Beim Frühlingsfest der Apothekerschaft in Sachsen-Anhalt bekundete Tino Sorge, Parlamentarischer Staatssekretär im Bundesgesundheitsministerium (BMG), seine Unterstützung für die Apotheken. Verband und Kammer wünschen sich eine stärkere Einbindung der Apotheken in die Gesundheitsversorgung sowie bessere Rahmenbedingungen.
AutorKontaktPZ
Datum 08.06.2026  13:00 Uhr
Apotheken stärker in die Gesundheitsversorgung einbinden

Apotheken stärker in die Gesundheitsversorgung einbinden

Mathias Arnold, der Vorsitzende des Landesapothekerverbandes Sachsen-Anhalt, forderte eine stärkere Einbindung des Systems »Apotheke« in die Gesundheitsversorgung.

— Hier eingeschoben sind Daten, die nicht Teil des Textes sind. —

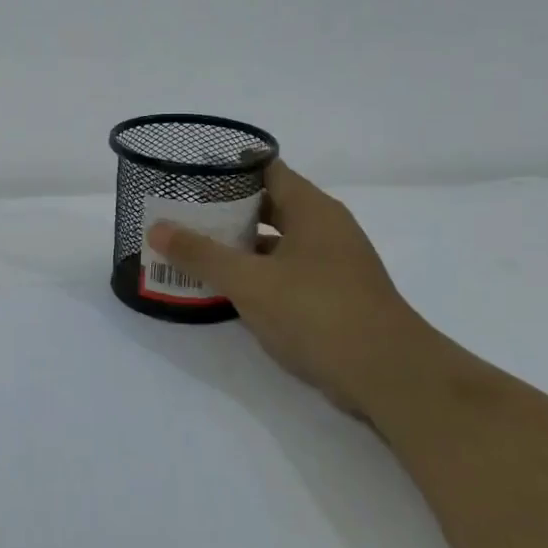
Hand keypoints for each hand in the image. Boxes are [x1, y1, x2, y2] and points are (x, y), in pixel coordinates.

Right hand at [146, 162, 425, 416]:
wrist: (390, 378)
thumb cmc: (319, 314)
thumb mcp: (249, 282)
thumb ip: (201, 254)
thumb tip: (156, 228)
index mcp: (312, 210)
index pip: (266, 169)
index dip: (227, 169)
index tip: (188, 175)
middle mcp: (325, 229)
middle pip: (267, 205)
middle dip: (223, 209)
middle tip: (179, 213)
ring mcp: (331, 264)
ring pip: (274, 242)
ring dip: (236, 245)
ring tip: (191, 248)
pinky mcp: (331, 296)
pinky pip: (283, 272)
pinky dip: (254, 274)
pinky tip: (223, 288)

Eine ähnliche Forderung wurde zuletzt auch von der ABDA in einem zum Tag der Apotheke (7. Juni) veröffentlichten Positionspapier erhoben.

»Dazu gehören Aufgaben in der Prävention, beim Medikationsmanagement, bei Impfangeboten sowie bei der Begleitung chronisch kranker Menschen«, sagte Arnold und fügte hinzu: »Wir in den Apotheken verfügen durch unseren engen und regelmäßigen Kontakt zu den Patienten über wertvolle Kenntnisse, die stärker für eine sichere und effiziente Versorgung genutzt werden können.«

Gleichzeitig betonte er, dass neue Aufgaben nur dann erfolgreich übernommen werden könnten, wenn die notwendigen personellen, organisatorischen und finanziellen Voraussetzungen geschaffen werden. »Qualitätsstandards dürfen dabei aber nicht abgesenkt, sondern müssen weiterentwickelt werden«.